Another benefit arises when an investment loses value. The asset can be sold, and the loss can reduce taxes on capital gains or ordinary income.

When capital gain assets are held in a traditional IRA or a 401(k), there are no taxes as long as the assets are held in the account. Even when trades are made, taxes on the gains are deferred. But when the gains are distributed from the IRA, they are taxed as ordinary income. For a top-bracket taxpayer, that means a 15% long-term capital gains rate is converted into a 35% ordinary income tax rate.

If the investor trades stocks or mutual funds frequently, gains would be taxed at ordinary income rates in a taxable account. That investor probably benefits from holding the capital gain assets in the IRA. If the frequent-trading investor owns both income investments – such as bonds – and the stocks, the priority should be to own the stocks in the deferred account. That assumes that the stock returns are higher than the bond returns. When the investments face the same tax rates, the higher-returning investment should be in the deferred account so that it eventually will compound to the greater amount.

But that is not the best solution.

Most investors should try to be tax efficient with their growth investments, such as stocks, equity mutual funds, commodities, and real estate. These investments should be owned for more than one year before being sold and preferably for several years. In addition, the mutual funds generally should be those that make low distributions in most years. That means actively managed funds should have low turnover in their portfolios. Index funds naturally have low turnover and low distributions.

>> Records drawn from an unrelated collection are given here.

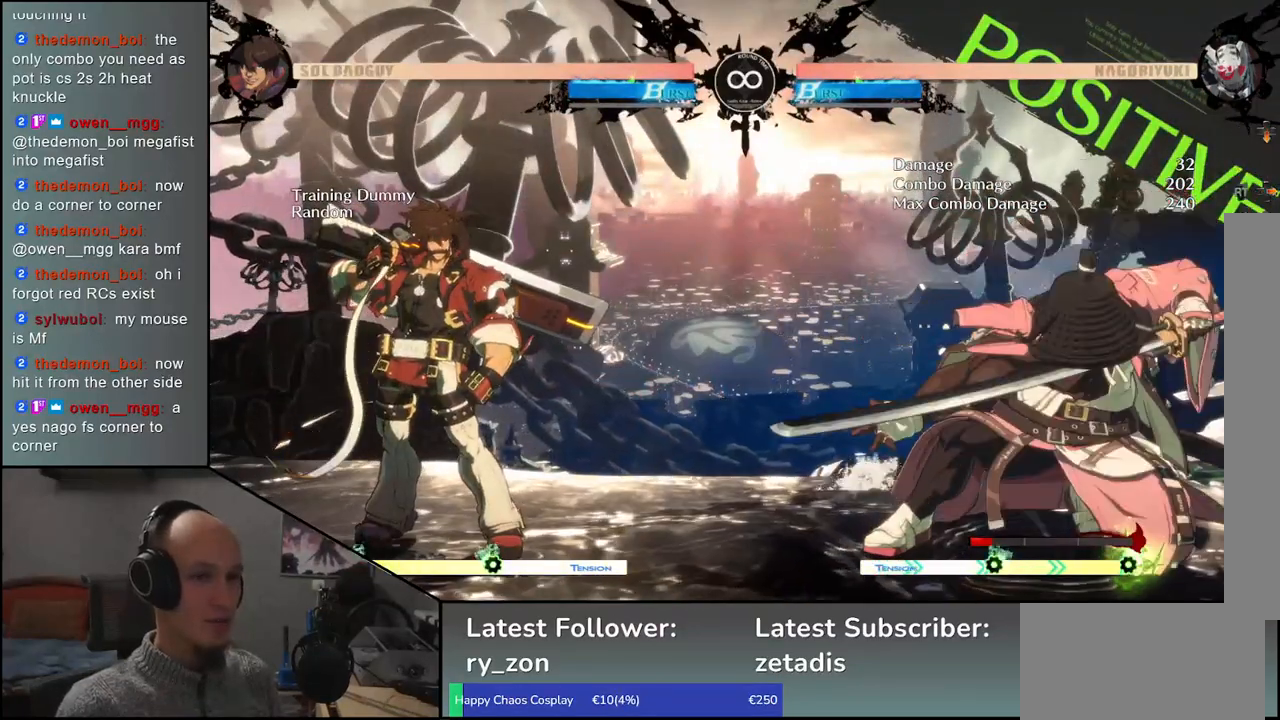
{"buttons": [], "left_stick": "center", "events": [[17, "SELECT", "down"], [117, "SELECT", "up"], [183, "left_stick", "center"]]}
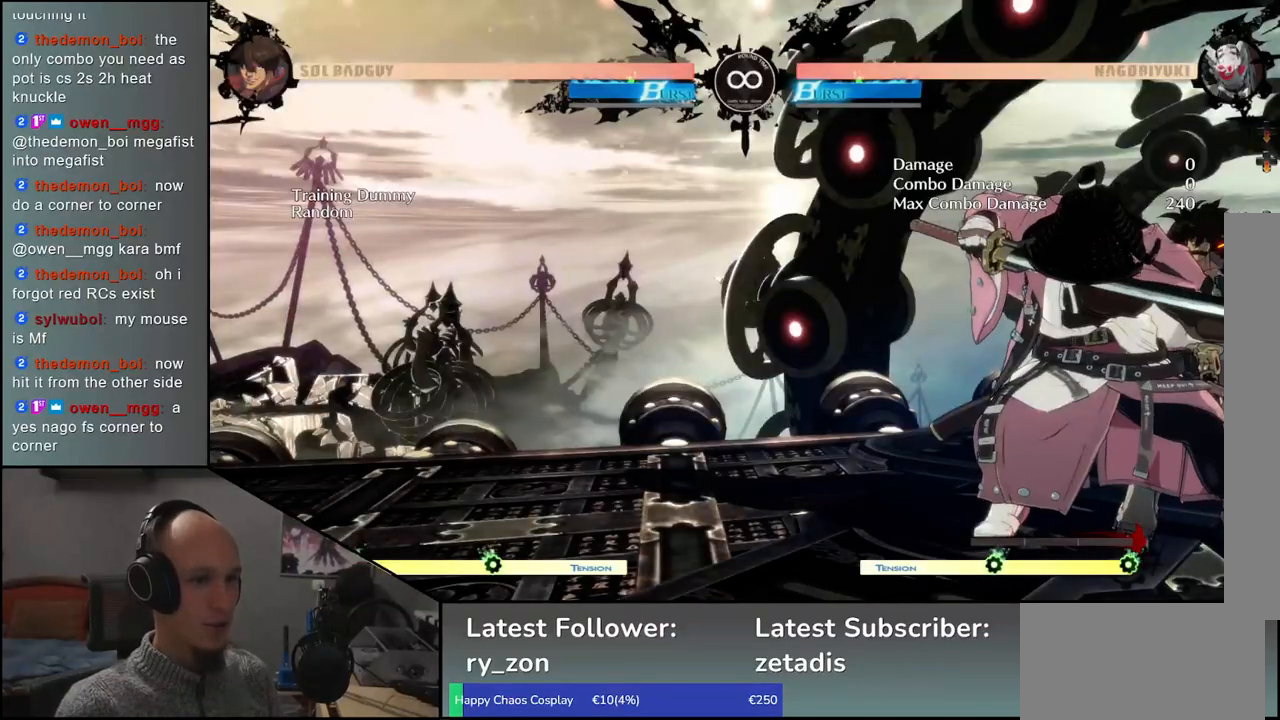
{"buttons": [], "left_stick": "center", "events": []}
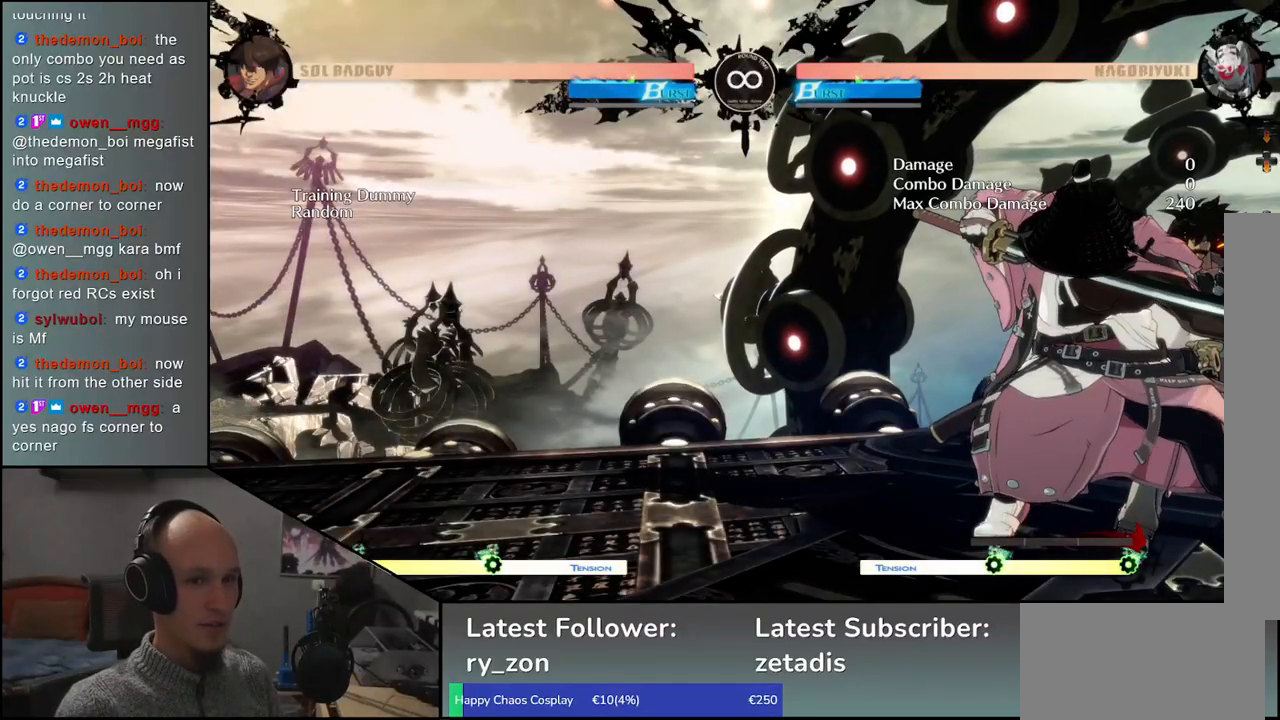
{"buttons": [], "left_stick": "left", "events": [[367, "left_stick", "left"]]}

When a tax-efficient investment strategy is used, the stocks and other growth investments should be owned in taxable accounts. Profitable investments should be held for more than one year before selling, preferably much longer. When an investment declines in value the investor should sell the investment so that the loss can reduce overall taxes.

Tax-inefficient investments should be held in deferred accounts. The most tax-inefficient mutual funds include those that own high-yield bonds, intermediate-term bonds, and utility stocks. Growth stock funds, especially mid-cap growth funds, also tend to be tax-inefficient. That is because these funds tend to have high turnover that results in high distributions most years.

The most tax-efficient mutual funds, according to a recent study by Morningstar, are real estate, small cap value, foreign small and mid-gap growth, and diversified emerging market funds.

Those are averages. Individual funds might be more or less efficient than their category averages.

Tax-deferred retirement accounts should hold bonds and other fixed-income investments, real estate investment trusts, traditional hedge funds, and tax-inefficient stock mutual funds. Tax-deferred accounts also should hold funds or stocks that are frequently traded.

Taxable accounts also should hold physical assets such as non-income-producing real estate, gold and other precious metals, and collectibles. Also held in taxable accounts should be individual stocks that will be held for the long term and tax-efficient mutual funds that will be held for the long term.

Because of the gap between capital gains and ordinary income tax rates and low stock market returns, it might not make sense for a high-bracket taxpayer to hold a tax-efficient stock fund, such as an index fund, inside a tax-deferred account.

You do not want taxes to completely determine your investment decisions. But the tax code makes the location of investments a more important decision than ever, and the type of account in which an investment is held has a great effect on after-tax returns.